Önce bu işi içeride kurmamız gerekiyor. Bakın, önceden Türkiye'de, sizin zamanınızda, bundan üç beş sene önce yumuşak güçten bahsediliyordu ve bu güç belliydi yani Türkiye'nin iç barışıydı, demokrasisiydi, hukuk devletiydi, tabii, gelişen güçtü, ekonomisiydi filandı ve tarafsızlığıydı. Bunlar Türkiye'ye oralarda son derece geniş bir manevra alanı sağlıyordu. Bunları şimdi kaybettik.

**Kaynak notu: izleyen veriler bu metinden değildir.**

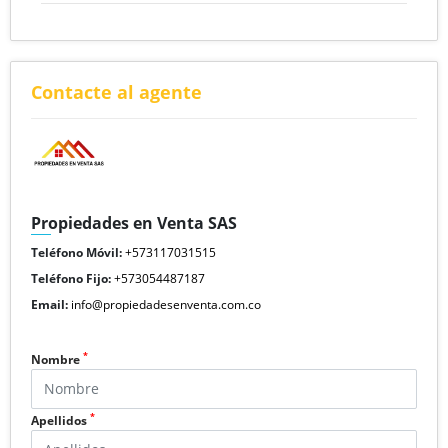
Contacte al agente
Propiedades en Venta SAS
Teléfono Móvil:
+573117031515
Teléfono Fijo:
+573054487187
Email:
info@propiedadesenventa.com.co
*
Nombre
*
Apellidos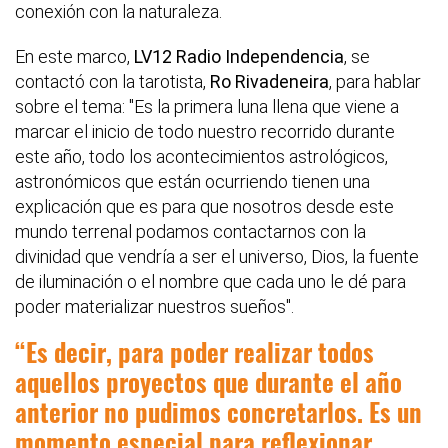
conexión con la naturaleza.
En este marco,
LV12 Radio Independencia
, se
contactó con la tarotista,
Ro Rivadeneira
, para hablar
sobre el tema: "Es la primera luna llena que viene a
marcar el inicio de todo nuestro recorrido durante
este año, todo los acontecimientos astrológicos,
astronómicos que están ocurriendo tienen una
explicación que es para que nosotros desde este
mundo terrenal podamos contactarnos con la
divinidad que vendría a ser el universo, Dios, la fuente
de iluminación o el nombre que cada uno le dé para
poder materializar nuestros sueños".
Es decir, para poder realizar todos
aquellos proyectos que durante el año
anterior no pudimos concretarlos. Es un
momento especial para reflexionar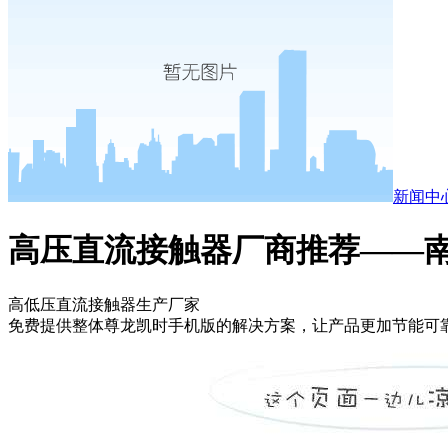
新闻中
高压直流接触器厂商推荐——南
高低压直流接触器生产厂家
免费提供整体尊龙凯时手机版的解决方案，让产品更加节能可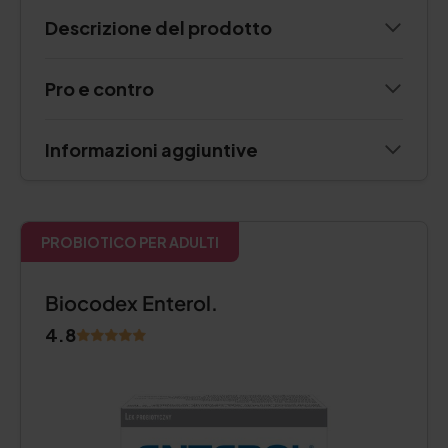
Descrizione del prodotto
Pro e contro
Informazioni aggiuntive
PROBIOTICO PER ADULTI
Biocodex Enterol.
4.8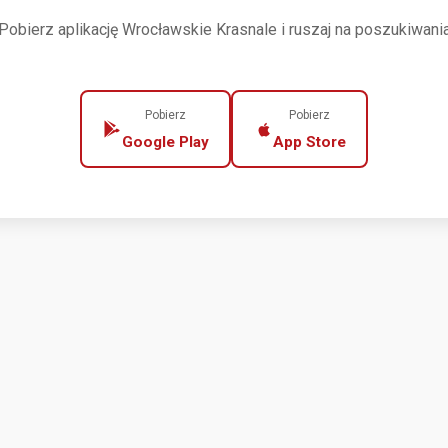
Pobierz aplikację Wrocławskie Krasnale i ruszaj na poszukiwani
Pobierz
Pobierz
Google Play
App Store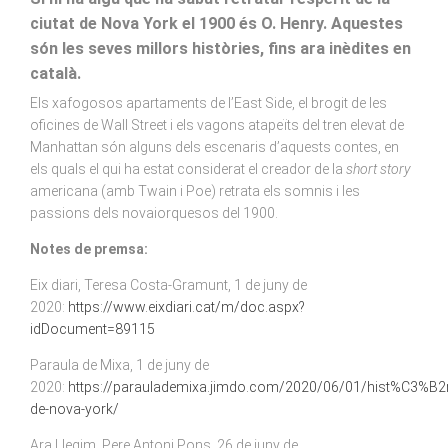
ciutat de Nova York el 1900 és O. Henry.
Aquestes
són les seves millors històries,
fins ara inèdites en
català.
Els xafogosos apartaments de l’East Side, el brogit de les
oficines de Wall Street i els vagons atapeïts del tren elevat de
Manhattan són alguns dels escenaris d’aquests contes, en
els quals el qui ha estat considerat el creador de la
short story
americana (amb Twain i Poe) retrata els somnis i les
passions dels novaiorquesos del 1900.
Notes de premsa:
Eix diari, Teresa Costa-Gramunt, 1 de juny de
2020:
https://www.eixdiari.cat/m/doc.aspx?
idDocument=89115
Paraula de Mixa, 1 de juny de
2020:
https://paraulademixa.jimdo.com/2020/06/01/hist%C3%B2r
de-nova-york/
Ara Llegim, Pere Antoni Pons, 26 de juny de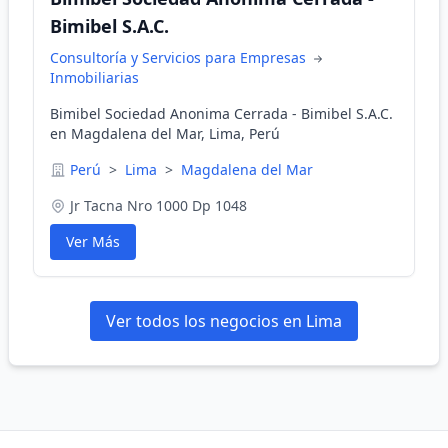
Bimibel S.A.C.
Consultoría y Servicios para Empresas
Inmobiliarias
Bimibel Sociedad Anonima Cerrada - Bimibel S.A.C.
en Magdalena del Mar, Lima, Perú
Perú
>
Lima
>
Magdalena del Mar
Jr Tacna Nro 1000 Dp 1048
Ver Más
Ver todos los negocios en Lima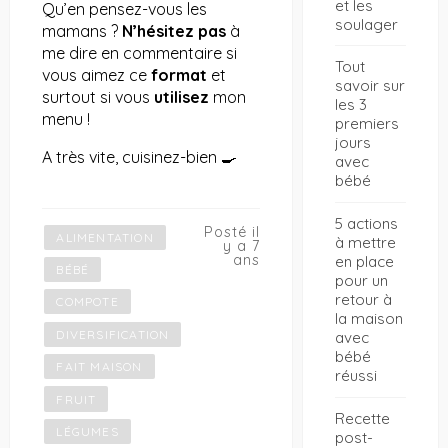
et les
Qu’en pensez-vous les
soulager
mamans ?
N’hésitez
pas
à
me dire en commentaire si
Tout
vous aimez ce
format
et
savoir sur
surtout si vous
utilisez
mon
les 3
menu !
premiers
jours
A très vite, cuisinez-bien 🍳
avec
bébé
5 actions
Posté il
ALIMENTATION
à mettre
y a 7
ans
en place
BÉBÉ
pour un
retour à
COMPOTE
la maison
DIVERSIFICATION
avec
bébé
FAIT MAISON
réussi
FRUIT
Recette
LÉGUMES
post-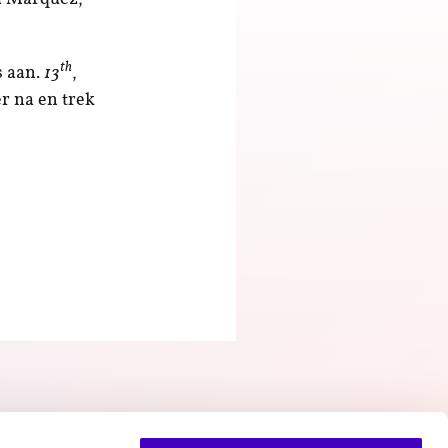
th
s aan.
13
,
er na en trek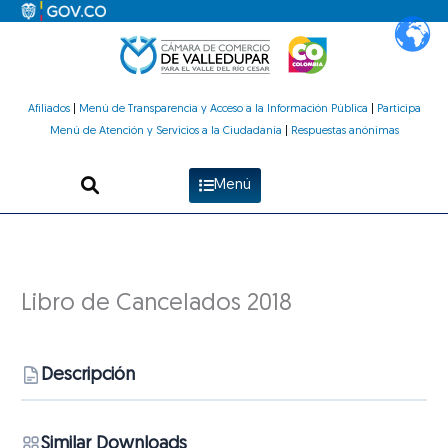
Ir
al
contenido
Afiliados
|
Menú de Transparencia y Acceso a la Información Pública
|
Participa
Menú de Atención y Servicios a la Ciudadanía
|
Respuestas anónimas
Menú
Libro de Cancelados 2018
Descripción
Similar Downloads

Ve şöyle bir tehlike var Sayın Bakanım: Biz dışarıda böyle tehlikelerle karşı karşıyayken, yerlilikten, millîlikten, birlikten bütünlükten bahsederken millîliği de iç politikaya alet ediyoruz, milletin bir bölümünün millî olmadığını söylemek için dünya kadar enerji harcıyorsunuz. Yani milletin bir bölümünü, hatta muhalif olan herkesi millî olmayana yazmak için gayret ediyorsunuz. Bunlar yanlıştır Sayın Bakanım, bunlar yanlış. Biz muhalefet ediyoruz, bu ülkeyi en az sizin kadar seviyoruz. Dolayısıyla...

(Mikrofon otomatik cihaz tarafından kapatıldı)

BAŞKAN - Teşekkür ediyoruz Sayın Bekaroğlu.

MEHMET BEKAROĞLU (İstanbul) - Başkanım, ağzımıza tıkma sözü, ne olur yahu? Burada önemli bir şey konuşuyoruz, ne var yani? Niye konuşmayalım? Nasıl müzakere edeceğiz?

BAŞKAN - Toleransımızı biliyorsunuz Sayın Bekaroğlu, zaten gerekli toleransı yapıyorum.

MEHMET BEKAROĞLU (İstanbul) - Yani bu, kanun mu? Değiştirsek, beş dakika daha versek kıyamet mi kopuyor bu ülkede?

BAŞKAN - Lütfen toparlayın.

MEHMET BEKAROĞLU (İstanbul) - Niye insanların konuşmasından bu kadar çekiniyorsunuz, korkuyorsunuz?

BAŞKAN - Bunda alınganlık yapacak bir şey yok Sayın Bekaroğlu.

MEHMET BEKAROĞLU (İstanbul) - Teşekkür ediyorum. Sağ olun. Alınmadım.